## Extrait
────────────────

Respect des droits des personnes privées de liberté: Guillaume Ngefa renforce le contrôle de la légalité au sein du Renseignement militaire

Le ministre d’État, ministre de la Justice et garde des Sceaux, Guillaume Ngefa Atondoko Andali, a réaffirmé son engagement en faveur du respect des droits fondamentaux des personnes privées de liberté. À travers une communication rendue publique ce mercredi, il est revenu sur la visite de travail qu’il a effectuée le 27 juillet dernier à l’État-Major du Renseignement militaire, une mission qui s’inscrit dans le cadre de ses attributions de garant de la légalité et du respect de l’État de droit.

Cette descente avait pour principal objectif de s’assurer que les mesures privatives de liberté appliquées au sein de cette structure sécuritaire sont conformes aux dispositions de la Constitution ainsi qu’aux lois de la République. Le ministre a également voulu s’enquérir des conditions dans lesquelles les personnes retenues sont prises en charge, tant sur le plan matériel que sanitaire, tout en évaluant les mécanismes mis en place pour préserver leurs droits fondamentaux.

────────────────

## Tâches et exercices
[A] Reproduisez le passage de l'extrait de « Le ministre d’État, ministre » à « l’État de droit. ».
[B] Selon l'extrait, à quelle date le ministre a-t-il effectué sa visite de travail à l'État-Major du Renseignement militaire ?
La liste provient d'une source distincte de l'extrait.

## Jeu de données
────────────────

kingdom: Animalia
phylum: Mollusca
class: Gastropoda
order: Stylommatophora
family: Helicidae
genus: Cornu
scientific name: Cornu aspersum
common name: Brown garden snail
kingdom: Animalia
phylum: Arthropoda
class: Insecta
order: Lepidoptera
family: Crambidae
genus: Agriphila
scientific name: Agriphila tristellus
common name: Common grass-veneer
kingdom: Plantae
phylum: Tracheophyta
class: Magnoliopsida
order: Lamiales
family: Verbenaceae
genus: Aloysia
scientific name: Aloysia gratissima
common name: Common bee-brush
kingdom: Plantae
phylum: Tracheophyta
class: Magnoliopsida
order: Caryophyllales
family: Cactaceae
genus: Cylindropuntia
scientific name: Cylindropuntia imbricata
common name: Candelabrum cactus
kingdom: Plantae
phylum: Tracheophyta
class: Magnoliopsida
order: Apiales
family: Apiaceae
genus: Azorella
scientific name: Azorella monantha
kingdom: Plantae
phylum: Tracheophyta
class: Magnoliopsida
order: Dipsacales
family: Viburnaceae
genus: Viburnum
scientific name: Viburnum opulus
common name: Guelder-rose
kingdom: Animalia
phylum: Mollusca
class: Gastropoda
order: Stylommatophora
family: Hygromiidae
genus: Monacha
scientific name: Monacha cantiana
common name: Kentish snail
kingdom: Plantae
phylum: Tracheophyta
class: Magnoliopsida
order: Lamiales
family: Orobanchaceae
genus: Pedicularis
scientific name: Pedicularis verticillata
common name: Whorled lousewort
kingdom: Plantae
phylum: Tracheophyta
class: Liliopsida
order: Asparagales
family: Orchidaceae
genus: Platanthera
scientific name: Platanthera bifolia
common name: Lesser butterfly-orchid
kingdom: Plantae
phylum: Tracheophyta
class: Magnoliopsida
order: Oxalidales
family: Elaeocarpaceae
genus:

────────────────

## Réponses par tâche
[A]
Le ministre d’État, ministre de la Justice et garde des Sceaux, Guillaume Ngefa Atondoko Andali, a réaffirmé son engagement en faveur du respect des droits fondamentaux des personnes privées de liberté. À travers une communication rendue publique ce mercredi, il est revenu sur la visite de travail qu’il a effectuée le 27 juillet dernier à l’État-Major du Renseignement militaire, une mission qui s’inscrit dans le cadre de ses attributions de garant de la légalité et du respect de l’État de droit.

[B] Le 27 juillet.